Suaramuslim.net – Sudah tiga tahun terakhir ini saya membaca laporan yang dikeluarkan WHO tentang resistensi mikroba terhadap antibiotika. Laporan terakhir dari WHO menyebutkan, di beberapa negara ditemukan beberapa penyakit yang bakteri penyebabnya sudah resisten terhadap antibiotika dan tidak ada alternatif lain untuk mengobati penyakit-penyakit tersebut.
Penyakit yang dimaksud adalah gonorrhea (ya, ini infeksi yang menyerang kelamin) dan penyakit saluran cerna akibat bakteri yang biasanya mampu diobati dengan obat golongan Carbapenem (bagi pembaca yang berprofesi sebagai dokter/apoteker, di laporan WHO tersebut, bahkan generasi terbaru dari golongan ini sudah tidak mampu membunuh bakteri penyebab infeksi).
Melihat permasalahan seperti ini, tidak aneh dalam tiga tahun terakhir, tiap kali WHO mengadakan konferensi kesehatan tingkat dunia, masalah resistensi terhadap antibiotika ini menjadi topik yang selalu dibahas. Bahkan di negara-negara maju, kementerian kesehatan setempat juga sangat peduli dengan masalah tersebut.

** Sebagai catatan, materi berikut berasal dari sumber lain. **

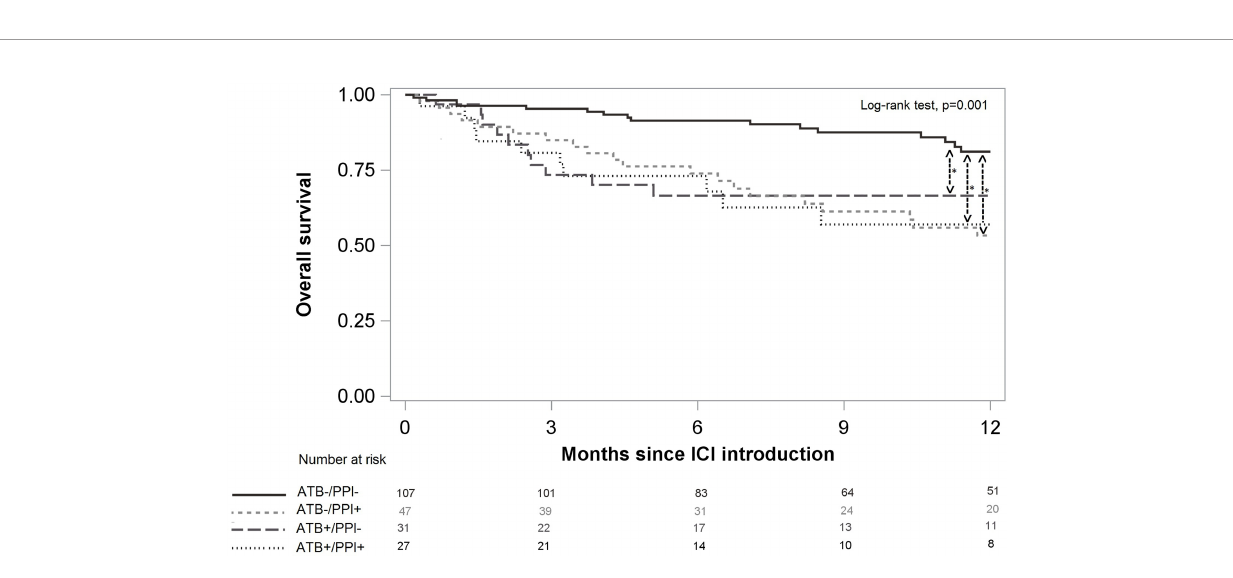
FIGURE 4 | Overall survival according to ATB and/or PPI use. Signi fi cant differences after multivariate analysis are symbolized with a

Mengapa resistensi terhadap antibiotika ini menjadi masalah yang mendapat begitu banyak perhatian? Jawabannya, karena satu masalah resistensi bisa merembet ke banyak hal. Saya akan menjelaskannya dalam beberapa poin di bawah ini:
- Resistensi mikroba terhadap antibiotika dapat menyebabkan biaya pengobatan menjadi lebih mahal. Pasien yang seharusnya dapat membayar lebih murah bila diobati dengan antibiotika A, tapi karena bakterinya sudah resisten tehadap antibiotika A, maka harus menggunakan antibiotika B yang lebih mahal harganya. Akibatnya biaya pengobatan membengkak. Ini akan memberatkan kondisi keuangan pasien ataupun negara yang menyelenggarakan sistem asuransi kesehatan bagi warganya.
- Akibat resistensi mikroba terhadap antibiotika, seorang pasien yang tadinya cukup menggunakan antibiotika yang diminum sebagai terapi terhadap penyakitnya, akhirnya harus dirawat di rumah sakit karena antibiotika alternatifnya hanya dapat diberikan melalui cara penyuntikan. Hal tersebut selain berdampak pada kualitas hidup pasien, juga pada biaya pengobatan yang menjadi lebih mahal.
- Risiko penyebaran infeksi yang disebabkan oleh bakteri yang resisten ini akan semakin tinggi. Mengapa? Karena bakteri tersebut tidak dapat dibunuh oleh antibiotika, dia akan tetap berada dalam tubuh pasien, dan siapapun yang melakukan kontak fisik/berada dekat pasien tersebut memiliki kemungkinan terpapar bakteri penyebab infeksi lebih tinggi.
- Risiko kematian akibat penyakit infeksi semakin meningkat. Penyakit infeksi yang tadinya bisa disembuhkan oleh antibiotik menjadi tidak bisa disembuhkan karena resistensi antibiotika. Contohnya kasus penyakit gonorrhea dan infeksi saluran cerna yg bakterinya sudah tidak sensitif terhadap antibiotika golongan Carbapenem. Pasien yang menderita penyakit tersebut hanya bisa pasrah dan berdoa, karena tidak ada obat untuk membunuh penyebab penyakitnya.
Lalu kira-kira kenapa bisa terjadi resistensi terhadap antibiotika ini? Perlu kita pahami bahwa resistensi bakteri terhadap suatu antibiotika itu bisa terjadi secara alami. Namanya juga makhluk hidup, kalau dia diserang, dia akan membangun suatu pertahanan diri agar bisa bertahan hidup.
Pada mikroorganisme (bakteri/virus/parasit), cara mereka mempertahankan kehidupannya adalah dengan memodifikasi dirinya sendiri agar tidak bisa diserang. Itu sudah ketentuan alam yang tak mungkin diubah. Secara alami, mikroorganisme yang saya sebut tadi akan berusaha mempertahankan dirinya agar tidak diserang oleh sistem pertahanan tubuh, namun proses ini akan berlangsung agak lambat.
Penggunaan antibiotika yang mulai diperkenalkan sejak abad ke-20 (yang kemudian menjadi terapi utama untuk penyakit infeksi) ternyata mempercepat proses modifikasi diri pada mikroorganisme-mikroorganisme tadi. Tapi percepatan ini tidak seberapa juga, asalkan terapi dilakukan dengan tepat.